# The role of oats in a diet? + After gym session?



## GSleigh (Jan 22, 2008)

Hey folks.

Reading a lot of threads on here and it would appear that people love to throw some oats into their diet and their are a lot of threads on where to buy them. If the cheap supermarket stuff is as good as the stuff from supplement shops etc...

Well when Asda do 2kgs for 98p. Its worth a buy! LOL.

I am having oats in the morning for breakfast twice (first two meals)

I am thinking of taking oats in a cotainer... So after a gym session in the afternoon/evening i can put some oats into my protien shake.

Would the complex carbs provided by oats be a good thing to add at this time of day and after a session to help provide the muscles with fuel for bulking? Or would it just get turned into fat if the shake already has a high calorie content?

Thanks guys


----------



## Five-O (May 21, 2006)

GSleigh said:


> Hey folks.
> 
> Reading a lot of threads on here and it would appear that people love to throw some oats into their diet and their are a lot of threads on where to buy them. If the cheap supermarket stuff is as good as the stuff from supplement shops etc...
> 
> ...


Not really, glycogen replenishment is the key after training, oats are slow release carbs, you need fast acting carbs, like Vitargo, wms, dextrose.

Oats would be better consumed b4 training, maybe 1:30min b4, thats when I seem to get the full force of them and help with training.


----------



## Kezz (Sep 3, 2007)

I have always had em after training, i put 50g of oats in with 50g of whey and a couple of teaspoons of golden syrup, bloody well nice!!!!


----------



## Five-O (May 21, 2006)

Kezz said:


> I have always had em after training, i put 50g of oats in with 50g of whey and a couple of teaspoons of golden syrup, bloody well nice!!!!

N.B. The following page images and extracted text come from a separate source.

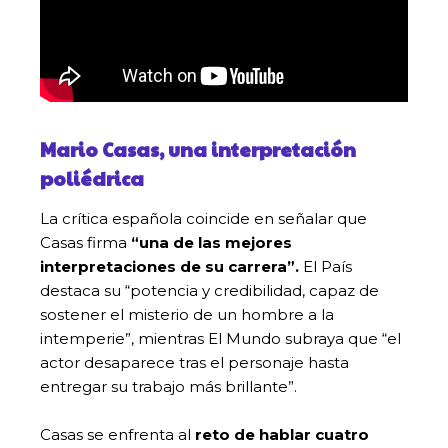
Mario Casas, una interpretación
poliédrica
La crítica española coincide en señalar que
Casas firma
“una de las mejores
interpretaciones de su carrera”.
El País
destaca su “potencia y credibilidad, capaz de
sostener el misterio de un hombre a la
intemperie”, mientras El Mundo subraya que “el
actor desaparece tras el personaje hasta
entregar su trabajo más brillante”.
Casas se enfrenta al
reto de hablar cuatro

Its not that it won't work, a mate has oats in his shake even after shooting insulin, but id want something faster acting.

For the cost of dex compared to oats, which is roughly the same, id go with simple sugars, or maybe a mix?


----------



## Kezz (Sep 3, 2007)

yeah i know its better to have faster carbs but when i am dieting i split my daily amount of carbs into two, first half in the morning and second straight after training as i am so bloody hungry by then!! normaly i will just have a pro recover or something similar


----------



## GSleigh (Jan 22, 2008)

Hmmm.. slow release V fast release...

Yea my Reflex instant mass i believe is a mix of both types...

oats before training wouldnt be a problem as i can add some to the chicken & rice i already eat.

What other fast acting carbs would be good for after a gym sessions then? (non supplement based)


----------



## Five-O (May 21, 2006)

GSleigh said:


> Hmmm.. slow release V fast release...
> 
> Yea my Reflex instant mass i believe is a mix of both types...
> 
> ...


fruit is digested within 20mins within the intestines, but thats fructose, which some supps are using these days.


----------